# Looking for a new home in Canada



## pisces1971 (Dec 6, 2007)

Hello,

I currently live in the United States and am looking to move to Canada. I was planning on moving east of Ontario(although am open to suggestions) especially more of the maritime provinces. I am looking for a place with a lower cost of living and decent job opportunities. Any suggestions? I have briefly looked at Halifax Nova Scotia, Saint Johns NB, Charlottetown PEI, but have yet to check out Newfoundland. 
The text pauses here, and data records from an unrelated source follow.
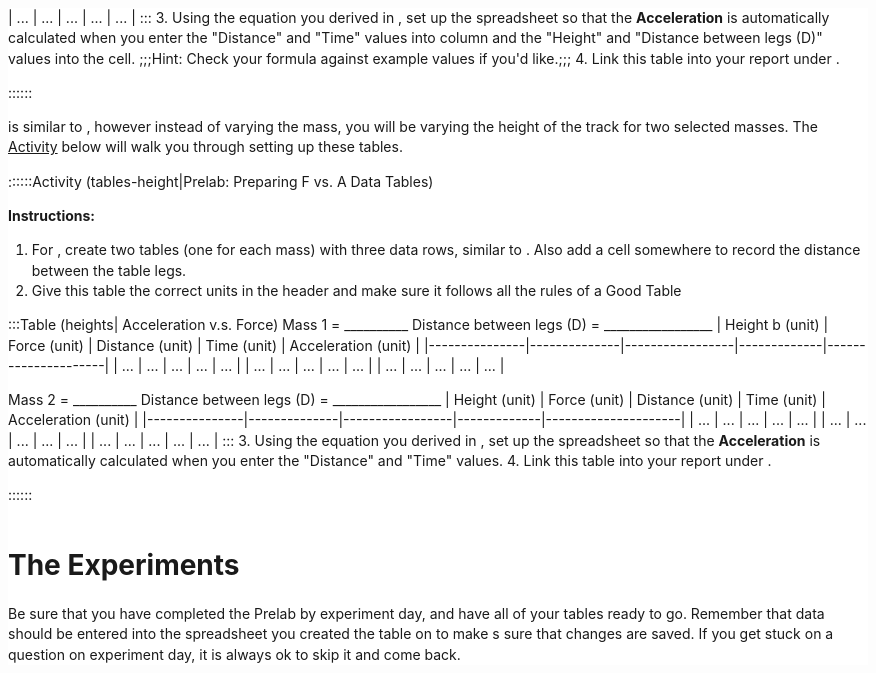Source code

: | ...         | ...          | ...             | ...         | ...                 |
:::
3. Using the equation you derived in [](#Exercise-acc-equation), set up the spreadsheet so that the **Acceleration** is automatically calculated when you enter the "Distance" and "Time"  values into column and the "Height" and "Distance between legs (D)" values into the cell. ;;;Hint: Check your formula against example values if you'd like.;;;
4. Link this table into your report under [](#Exercise-mass).

::::::


[](#Activity-airtrack-height) is similar to [](#Activity-airtrack-mass), however instead of varying the mass, you will be varying the height of the track for two selected masses. The [Activity](#Activity-tables-height) below will walk you through setting up these tables.


::::::Activity (tables-height|Prelab: Preparing F vs. A Data Tables)

**Instructions:**
1. For [](#Activity-airtrack-height), create two tables (one for each mass) with three data rows, similar to  [](#Table-heights). Also add a cell somewhere to record the distance between the table legs.
2. Give this table the correct units in the header and make sure it follows all the rules of a Good Table

:::Table (heights| Acceleration v.s. Force)
Mass 1 = __________
Distance between legs (D) = _________________
| Height b (unit) | Force (unit) | Distance (unit) | Time (unit) | Acceleration (unit) |
|---------------|--------------|-----------------|-------------|---------------------|
| ...         | ...          | ...             | ...         | ...                 |
| ...         | ...          | ...             | ...         | ...                 |
| ...         | ...          | ...             | ...         | ...                 |

Mass 2 = __________
Distance between legs (D) = _________________
| Height (unit) | Force (unit) | Distance (unit) | Time (unit) | Acceleration (unit) |
|---------------|--------------|-----------------|-------------|---------------------|
| ...         | ...          | ...             | ...         | ...                 |
| ...         | ...          | ...             | ...         | ...                 |
| ...         | ...          | ...             | ...         | ...                 |
:::
3. Using the equation you derived in [](#Exercise-acc-equation), set up the spreadsheet so that the **Acceleration** is automatically calculated when you enter the "Distance" and "Time" values.
4. Link this table into your report under [](#Exercise-height).



::::::
# The Experiments
Be sure that you have completed the Prelab by experiment day, and have all of your tables ready to go. Remember that data should be entered into the spreadsheet you created the table on to make s sure that changes are saved. If you get stuck on a question on experiment day, it is always ok to skip it and come back.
Any help would be appreciated.

Thanks


----------



## tinamarie27 (Dec 6, 2007)

I am looking for the same so if you find out anything please share!
tina


----------



## CanadianGal (Dec 7, 2007)

I would not consider NFLD- as much as my Newfy friends would hate it they would agree. It has rugged beauty, harsh winters, you can't understand much said, although the people are very warm and friendly. I am serious-sometimes we don't understand a darn word they say. They have a lovely and confusing lingo of their own with an accent that is endearing, but leaves a person utterly lost in a conversation!. Mainly though, most Newfies have to leave the province to get good jobs. It is a poorer province but in the future that may change with offshore oil etc. For opportunity Newfies leave their home for Ontario and Alberta and B.C. But every single one of them loves their province and misses it dearly. I mean they get misty eyed. ALL OF THEM! They plan to retire back home where homes are dead-give it away cheap (lack of work) but everything else is expensive(gas and groceries).
A greater bunch of salt of the earth folk you'll never meet.


----------